Apart from being an active platform to save lives during natural or human-made disasters, radio helps people to engage in discussions on topics that affect them.
“In Zimbabwe, radio is still the most popular source of news and information, especially in rural areas. It’s estimated that there are over one million radio sets in the country – roughly one for every 12 inhabitants – according to the latest online PressReference,” Parajuli said.
In recognition of the significance of radio as a medium, the United Nations designated 13 February as the World Radio Day and for the first time it was officially celebrated in 2012. On the other hand, 13 February is also the anniversary of the day the United Nations established the United Nations Radio in 1946.
Parajuli added that radio plays a catalytic role in increasing awareness and participation of the people of Zimbabwe in in the implementation of the 17 Sustainable Development Goals (SDGs).
The SDGs aim to end poverty, hunger, inequality and ensure universal health coverage, quality education for all in pursuit of protecting the environment, advance good governance, rule of law and democracy.
Through radio, the public is afforded information on how the government, UN, development partners, NGOs and civil society organisations are working together in the areas of food and nutrition security, HIV, gender, jobs, response to drought, good governance and the rule of law.
Parajuli said that as Zimbabwe transitions from analogue to digital platforms, there was need to fast-track the licensing of community radios to engage communities at grass-root level on development issues and topics that affect them.
Speaking during a live broadcast programme at StarFM on the day, Kudzai Kwangwari, the Programme Manager of Zimbabwe Association of Community Radio Stations (ZACRAS) said that community radio was becoming the most prevalent medium of communication for both urban and rural communities.

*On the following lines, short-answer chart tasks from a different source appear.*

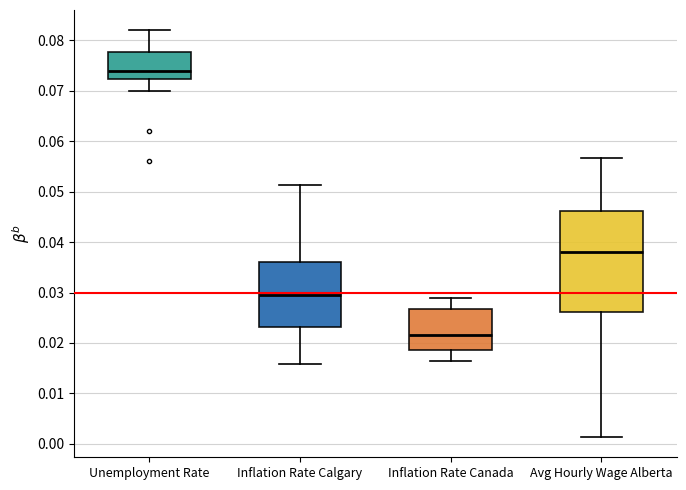

Reading left to right, transcribe this box plot: for each box, give where its median line is, the range the box spans, and where its two whiskers end, as read against the y-axis. The values are not printed on the chart, so give them approximately, as read against the axis.

Unemployment Rate: median 0.074, box 0.072 to 0.078, whiskers 0.070 to 0.082
Inflation Rate Calgary: median 0.030, box 0.023 to 0.036, whiskers 0.016 to 0.051
Inflation Rate Canada: median 0.022, box 0.019 to 0.027, whiskers 0.016 to 0.029
Avg Hourly Wage Alberta: median 0.038, box 0.026 to 0.046, whiskers 0.001 to 0.057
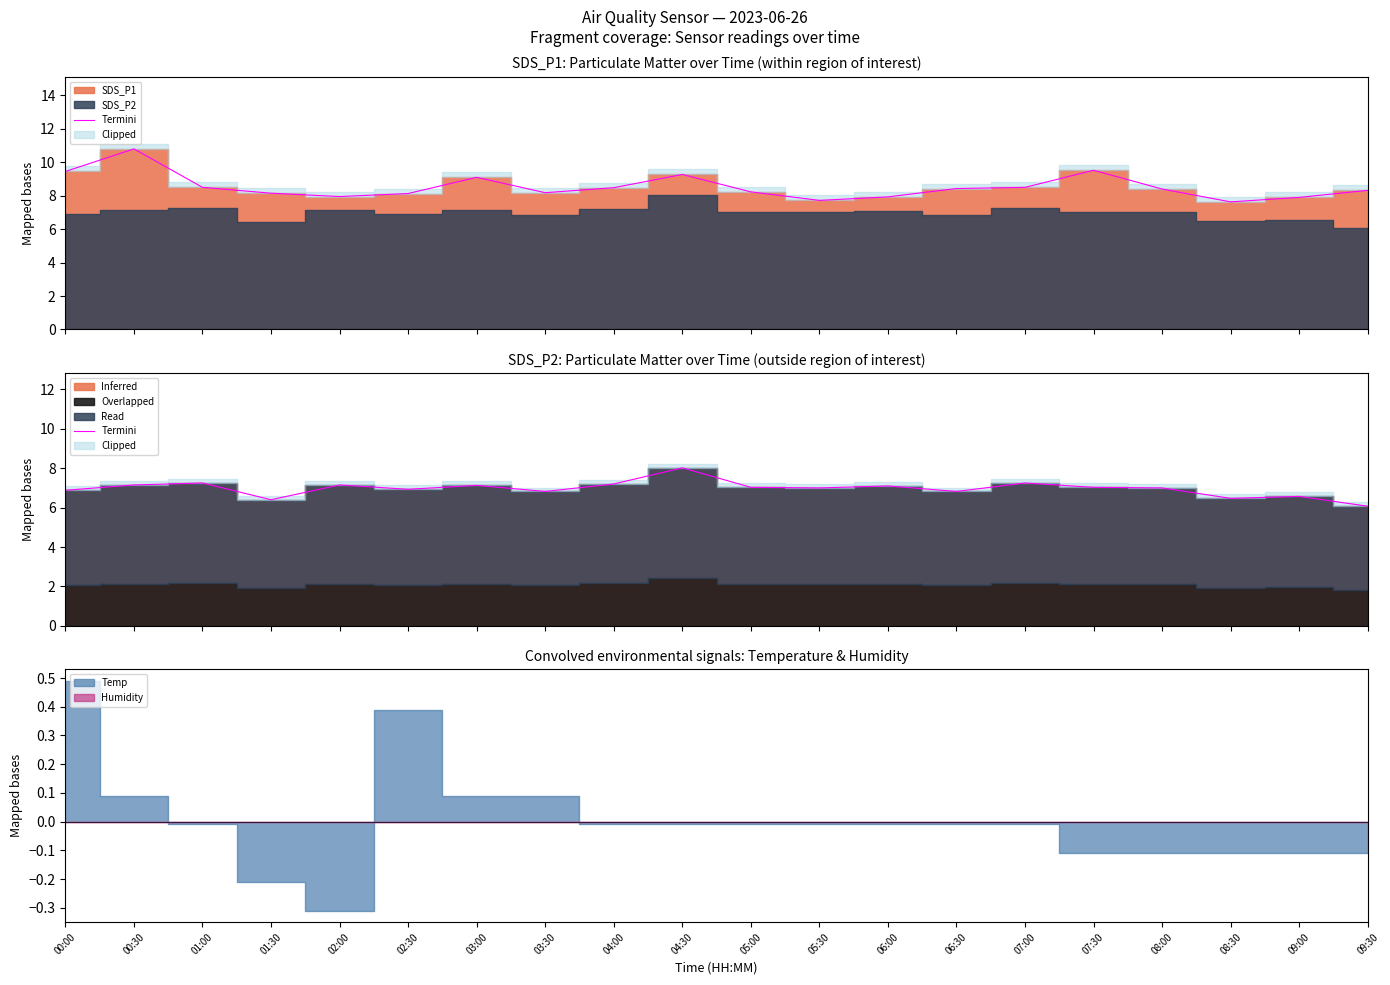

What is the label of the 12th point from the left?

05:30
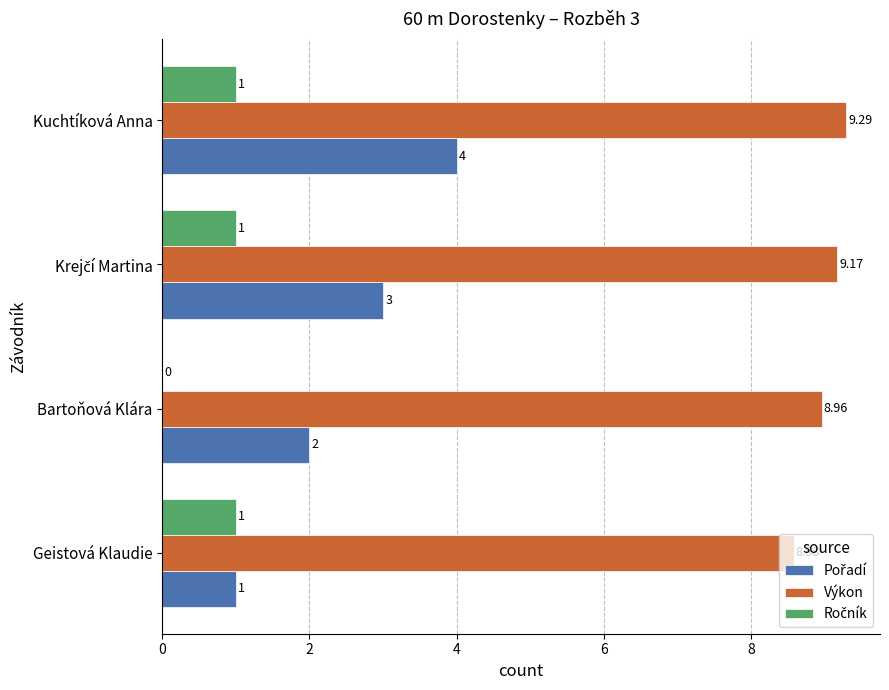

Which category has the highest value across all series?

Kuchtíková Anna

“Many people are turning to community radio, the most prevalent community medium, because its affordability and reach make it so attractive to communities and development agencies,” Kwangwari said.
Kwangwari added that community radios is important tool of reaching communities that are hard to reach, helps to empower historically oppressed people and strengthen local cultures and democracy.
The media, including the medium of radio, also promotes public health campaigns as witnessed during the typhoid outbreak in Mbare, which was contained effectively.
Today the Zimbabwe Union of Journalists (ZUJ) joins the rest of the world in commemorating World Radio Day.
The Union joins forces with local broadcasters, organizations and communities in Zimbabwe in holding commemorations at Takashinga Country Club, in Highfields, Harare.
World Radio Day aims to raise greater awareness among the public and the media of the importance of radio; to encourage decision makers to establish and provide access to information through radio; as well as to enhance networking and international cooperation among broadcasters.
In his solidarity message the Zimbabwe Union of Journalists (ZUJ) Secretary General Foster Dongozi said the day was very important as it reaffirmed the indispensability of radio as a medium of “educating people, supplying information, and promoting freedom of expression across cultures”.